C.S – Este processo não lhe preocupa de alguma forma?
A.L. - Vou relembrar dois casos: eu fui o primeiro a denunciar o então ministro-chefe da Casa Civil, José Dirceu. A imprensa, naquele momento, me estraçalhou. Fui apelidado, achincalhado e tentaram me destruir. Um ano depois, com todas as acusações por mim feitas mostrando-se verdadeiras, desvendou-se o escândalo que ficou conhecido como "Mensalão". Hoje, José Dirceu é réu e está incluído na chamada "quadrilha do Mensalão", conforme denunciado à Justiça. A outra história é menos pública, mas não menos verdadeira, pois em 2003, logo ao assumir o mandato de senador, portanto vindo de uma eleição em que saí vitorioso, travei debates e busquei assinaturas dos outros senadores com vistas a exigir que o voto, mantendo-se eletrônico, também viesse com a impressão de cada voto individualmente, para que o eleitor pudesse ter certeza de que havia votado mesmo em quem desejava e para que houvesse uma forma de fiscalização real de cada eleição, com o voto material existindo e não ficássemos a mercê apenas da palavra de técnicos em eletrônica e informática. Fui voto vencido, mas os debates que travei estão lá, no Senado, como prova de que eu sempre lutei pelas causas que garantam a seriedade do processo eleitoral e democrático em nosso país. Portanto não tenho medo das conseqüências porque sei que a minha luta é para o bem comum. Como eu já disse, eleição se ganha e se perde. O que não se pode aceitar é que a vontade do povo não seja respeitada por conta da manipulação tecnológica que vem sendo feita e que a nossa investigação comprova. Ainda que tentem me ridicularizar, fico tranqüilo, pois sei que a história será o meu tribunal. E o povo será o meu juiz. Só não vou ficar calado diante de um caso que, neste momento, ocorreu em Aracaju, mas que pode prejudicar a todo o povo brasileiro. Vou levar esse assunto à tribuna do Senado e não me darei por satisfeito com nada menos do que a verdade. No mais, quem deve temer posições como esta que assumo é quem tem rabo preso, o que não é o meu caso.
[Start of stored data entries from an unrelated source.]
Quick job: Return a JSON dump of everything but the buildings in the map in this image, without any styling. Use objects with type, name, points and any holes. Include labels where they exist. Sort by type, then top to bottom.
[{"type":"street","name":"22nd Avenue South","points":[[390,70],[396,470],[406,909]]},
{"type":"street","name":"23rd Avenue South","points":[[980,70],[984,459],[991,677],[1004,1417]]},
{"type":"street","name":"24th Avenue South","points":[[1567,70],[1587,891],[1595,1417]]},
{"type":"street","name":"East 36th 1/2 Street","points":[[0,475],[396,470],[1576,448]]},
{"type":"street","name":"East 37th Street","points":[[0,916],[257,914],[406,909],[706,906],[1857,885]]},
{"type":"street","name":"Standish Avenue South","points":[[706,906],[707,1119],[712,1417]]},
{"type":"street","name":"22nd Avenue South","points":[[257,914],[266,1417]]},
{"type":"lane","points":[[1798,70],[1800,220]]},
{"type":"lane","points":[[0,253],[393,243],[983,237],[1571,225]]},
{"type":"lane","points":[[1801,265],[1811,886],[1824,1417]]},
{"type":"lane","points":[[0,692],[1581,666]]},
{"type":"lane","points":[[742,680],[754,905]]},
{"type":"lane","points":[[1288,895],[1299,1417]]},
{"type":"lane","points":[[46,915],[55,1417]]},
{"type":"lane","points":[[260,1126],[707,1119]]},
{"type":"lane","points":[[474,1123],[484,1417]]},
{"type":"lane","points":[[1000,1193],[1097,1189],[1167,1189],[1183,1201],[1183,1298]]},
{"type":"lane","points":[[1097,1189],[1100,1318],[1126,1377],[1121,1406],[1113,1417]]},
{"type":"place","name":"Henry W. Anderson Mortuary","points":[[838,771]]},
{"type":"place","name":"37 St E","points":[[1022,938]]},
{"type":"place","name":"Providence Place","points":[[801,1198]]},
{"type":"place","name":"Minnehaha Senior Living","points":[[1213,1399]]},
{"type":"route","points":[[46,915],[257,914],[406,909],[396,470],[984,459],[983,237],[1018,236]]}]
C.S - A representação que você fez ao TSE já foi negada pelo Ministro Relator. Você não acha que vai acontecer a mesma coisa?
A.L. - Não. Primeiro porque a representação que apresentei em Brasília ainda não transitou em julgado, pois contra a decisão já proferida irei apresentar recurso. Por outro lado, a decisão tomada pelo TSE não levou em consideração o Laudo Pericial, pois este ainda não existia e, assim, não era do conhecimento do TSE. Este fato novo será levado aos autos da representação. No mais, no TSE tramita um procedimento administrativo de correição, com a ação ajuizada, estabelece-se um processo judicial que, a nosso ver, será julgado pelo Supremo Tribunal Federal.
C.S – A sua ação é um caso isolado no Brasil, ou você conhece outros casos?
A.L. – Existem vários casos espalhados por todo o Brasil. A própria imprensa registra casos no Estado do Maranhão, Minas Gerais, São Paulo, Rio Grande do Sul e vários outros estados o que demonstra a fragilidade do sistema eleitoral de urnas eletrônicas. A verdade é que esse sistema, embora criticado por parte expressiva da comunidade científica brasileira, cujo modelo apesar da publicidade que a Justiça Eleitoral faz, nenhum outro país do mundo lhe acolheu por não lhe dar credibilidade, numa lista que vai do Paraguai aos Estados Unidos – pátria da Microsoft –, e a Justiça Eleitoral insiste em não fazer auditorias, nem simples correições, mesmo que diante de fatos concretos que apontam fraudes.